From an experiment ID gets the local session path

Parameters:
  • eid (str, UUID, pathlib.Path, dict, list) – Experiment session identifier; may be a UUID, URL, experiment reference string details dict or Path.

  • query_type (str) – If set to ‘remote’, will force database connection

Returns:

A session path or list of session paths

Return type:

pathlib.Path, list

path2eid(path_obj: str | Path, query_type=None) Path | Sequence[Path][source]

From a local path, gets the experiment ID

Parameters:
  • path_obj (str, pathlib.Path, list) – Local path or list of local paths

  • query_type (str) – If set to ‘remote’, will force database connection

Returns:

An eid or list of eids

Return type:

str, list

path2url(filepath, query_type=None) str[source]

Given a local file path, returns the URL of the remote file.

Parameters:
  • filepath (str, pathlib.Path) – A local file path

  • query_type (str) – If set to ‘remote’, will force database connection

Returns:

A URL string

Return type:

str

type2datasets(eid, dataset_type, details=False)[source]

Get list of datasets belonging to a given dataset type for a given session

Parameters:
  • eid (str, UUID, pathlib.Path, dict) – Experiment session identifier; may be a UUID, URL, experiment reference string details dict or Path.
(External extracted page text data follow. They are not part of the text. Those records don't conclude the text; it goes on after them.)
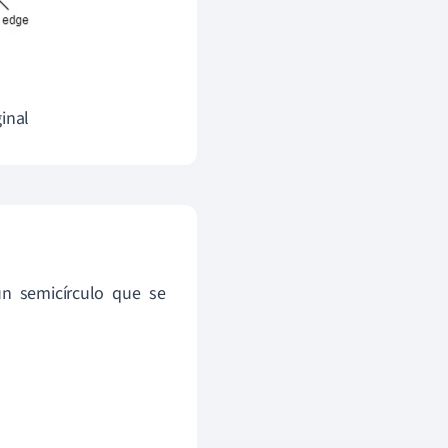
inal
n semicírculo que se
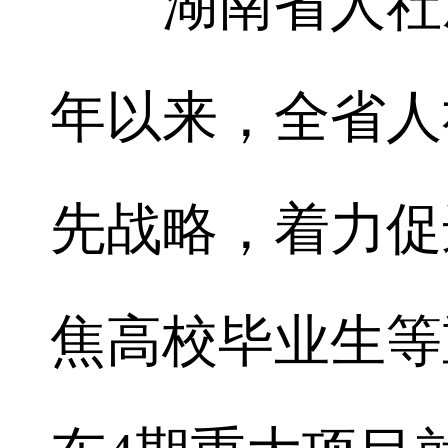
湖南省人社厅
年以来，全省人
先战略，着力促
焦高校毕业生等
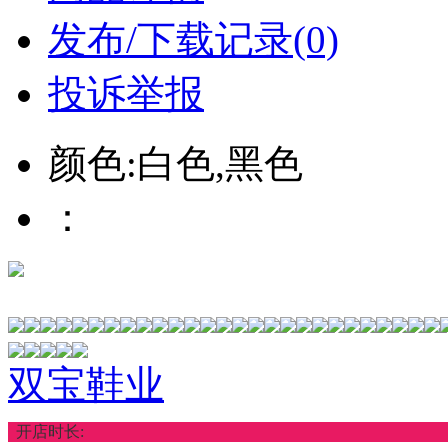
发布/下载记录(0)
投诉举报
颜色:白色,黑色
：
双宝鞋业
开店时长:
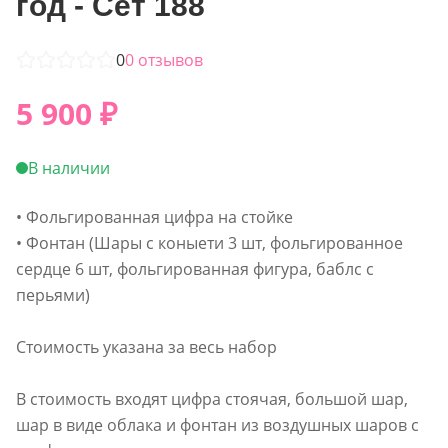
год - Сет 188
0
0
отзывов
5 900
₽
В наличии
• Фольгированная цифра на стойке
• Фонтан (Шары с коныети 3 шт, фольгированное
сердце 6 шт, фольгированная фигура, баблс с
перьями)
Стоимость указана за весь набор
В стоимость входят цифра стоячая, большой шар,
шар в виде облака и фонтан из воздушных шаров с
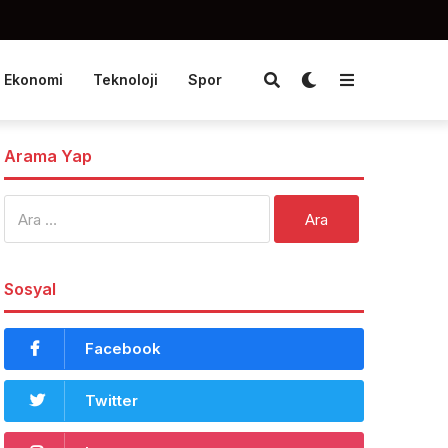
Ekonomi
Teknoloji
Spor
Arama Yap
Arama:
Sosyal
Facebook
Twitter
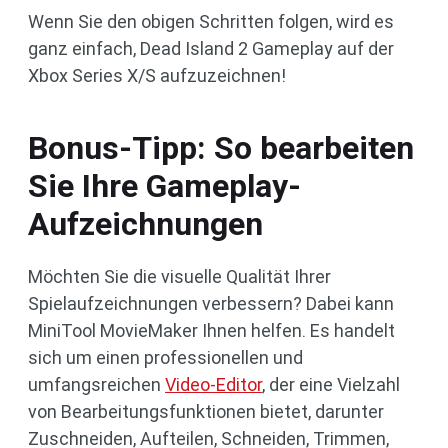
Wenn Sie den obigen Schritten folgen, wird es
ganz einfach, Dead Island 2 Gameplay auf der
Xbox Series X/S aufzuzeichnen!
Bonus-Tipp: So bearbeiten
Sie Ihre Gameplay-
Aufzeichnungen
Möchten Sie die visuelle Qualität Ihrer
Spielaufzeichnungen verbessern? Dabei kann
MiniTool MovieMaker Ihnen helfen. Es handelt
sich um einen professionellen und
umfangsreichen
Video-Editor
, der eine Vielzahl
von Bearbeitungsfunktionen bietet, darunter
Zuschneiden, Aufteilen, Schneiden, Trimmen,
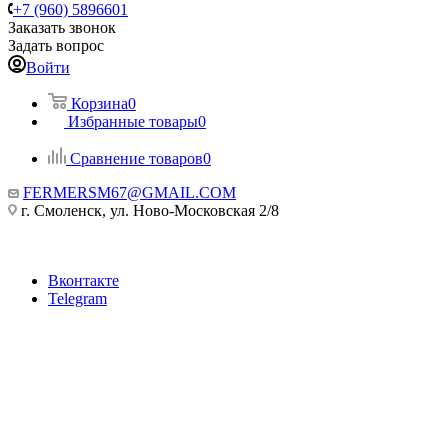
+7 (960) 5896601
Заказать звонок
Задать вопрос
Войти
Корзина
0
Избранные товары
0
Сравнение товаров
0
FERMERSM67@GMAIL.COM
г. Смоленск, ул. Ново-Московская 2/8
Вконтакте
Telegram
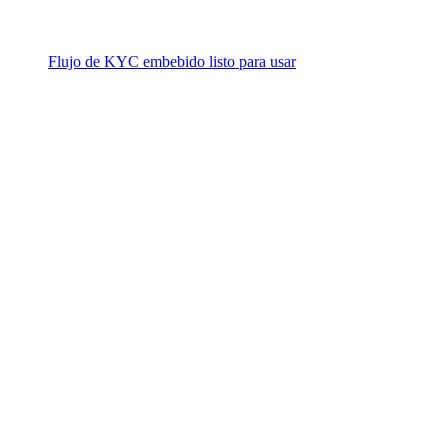
Flujo de KYC embebido listo para usar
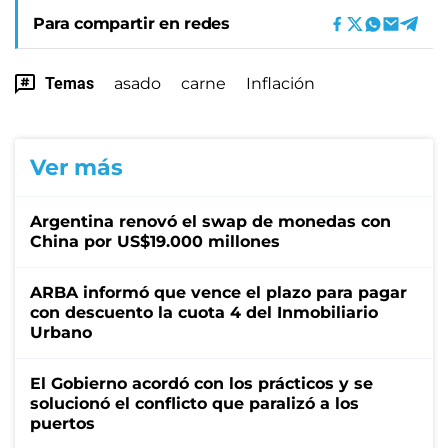
Para compartir en redes
Temas
asado
carne
Inflación
Ver más
Argentina renovó el swap de monedas con
China por US$19.000 millones
ARBA informó que vence el plazo para pagar
con descuento la cuota 4 del Inmobiliario
Urbano
El Gobierno acordó con los prácticos y se
solucionó el conflicto que paralizó a los
puertos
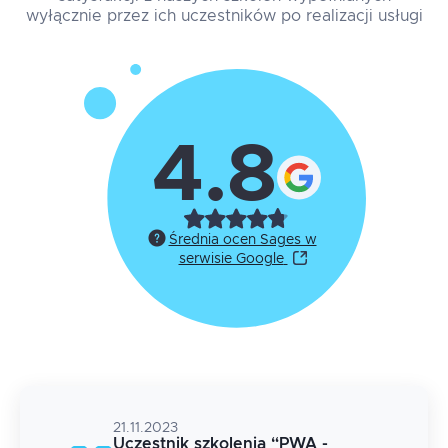
wyłącznie przez ich uczestników po realizacji usługi
4.8
Średnia ocen Sages w
serwisie Google
21.11.2023
Uczestnik szkolenia
“
PWA -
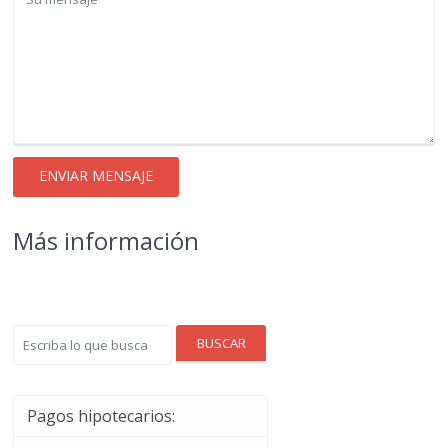
Más información
BUSCAR
Pagos hipotecarios:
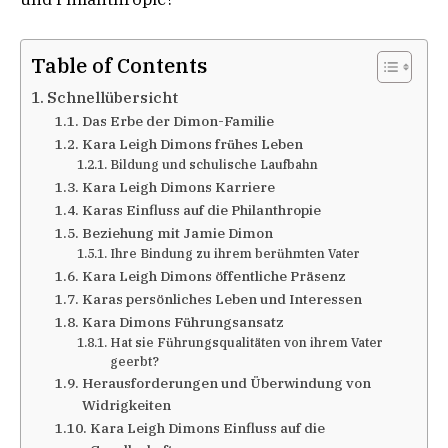
Table of Contents
Schnellübersicht
Das Erbe der Dimon-Familie
Kara Leigh Dimons frühes Leben
Bildung und schulische Laufbahn
Kara Leigh Dimons Karriere
Karas Einfluss auf die Philanthropie
Beziehung mit Jamie Dimon
Ihre Bindung zu ihrem berühmten Vater
Kara Leigh Dimons öffentliche Präsenz
Karas persönliches Leben und Interessen
Kara Dimons Führungsansatz
Hat sie Führungsqualitäten von ihrem Vater
geerbt?
Herausforderungen und Überwindung von
Widrigkeiten
Kara Leigh Dimons Einfluss auf die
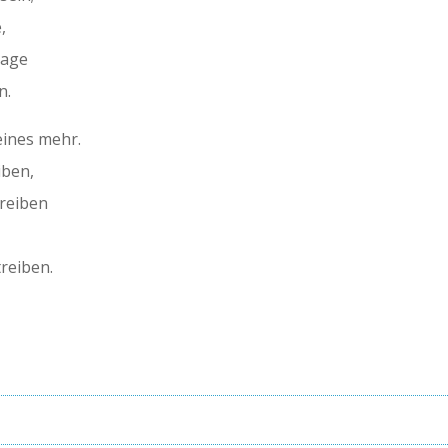
,
jage
n.
eines mehr.
iben,
hreiben
reiben.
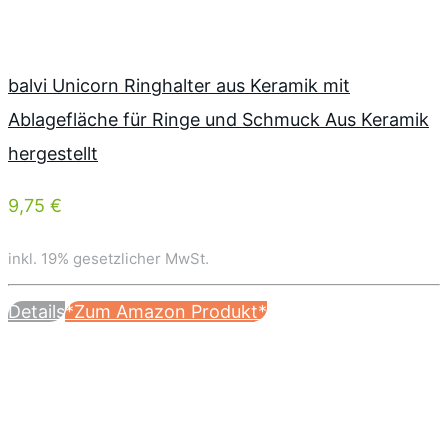
balvi Unicorn Ringhalter aus Keramik mit
Ablagefläche für Ringe und Schmuck Aus Keramik
hergestellt
9,75 €
inkl. 19% gesetzlicher MwSt.
Details
*Zum Amazon Produkt*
  • dataset_type (str, list) – An Alyx dataset type, e.g. camera.times or a list of dtypes

  • details (bool) – If True, a datasets DataFrame is returned

Returns:

A numpy array of data, or DataFrame if details is true

Return type:

np.ndarray, dict

dataset2type(dset) str[source]

Return dataset type from dataset.

NB: Requires an Alyx database connection

Parameters:

dset (str, np.ndarray, tuple) – A dataset name, dataset uuid or dataset integer id

Returns:

The dataset type

Return type:

str

describe_revision(revision, full=False)[source]

Print description of a revision

Parameters:
  • revision (str) – The name of the revision (without ‘#’)

  • full (bool) – If true, returns the matching record

Returns:

None if full is false or no record found, otherwise returns record as dict

Return type:

None, dict

get_details(eid: str, full: bool = False, query_type=None)[source]

Return session details for a given session.

Parameters:
  • eid (str, UUID, pathlib.Path, dict, list) – Experiment session identifier; may be a UUID, URL, experiment reference string details dict or Path.

  • full (bool) – If True, returns a DataFrame of session and dataset info.

  • query_type ({'local', 'refresh', 'auto', 'remote'}) – The query mode - if ‘local’ the details are taken from the cache tables; if ‘remote’ the details are returned from the sessions REST endpoint; if ‘auto’ uses whichever mode ONE is in; if ‘refresh’ reloads the cache before querying.

Returns:

in local mode - a session record or full DataFrame with dataset information if full is True; in remote mode - a full or partial session dict.

Return type:

pd.Series, pd.DataFrame, dict

Raises:
  • ValueError – Invalid experiment ID (failed to parse into eid string).

  • requests.exceptions.HTTPError – [Errno 404] Remote session not found on Alyx.